═════ Material for this task ═════
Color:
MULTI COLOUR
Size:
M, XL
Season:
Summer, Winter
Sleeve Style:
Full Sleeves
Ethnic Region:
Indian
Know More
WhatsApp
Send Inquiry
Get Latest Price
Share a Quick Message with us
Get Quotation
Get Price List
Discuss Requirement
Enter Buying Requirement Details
═════
Rewrite the records, changing "Full Sleeves" to "Half Sleeves" and leaving every other line as it is.

• Final answer:
Color:
MULTI COLOUR
Size:
M, XL
Season:
Summer, Winter
Sleeve Style:
Half Sleeves
Ethnic Region:
Indian
Know More
WhatsApp
Send Inquiry
Get Latest Price
Share a Quick Message with us
Get Quotation
Get Price List
Discuss Requirement
Enter Buying Requirement Details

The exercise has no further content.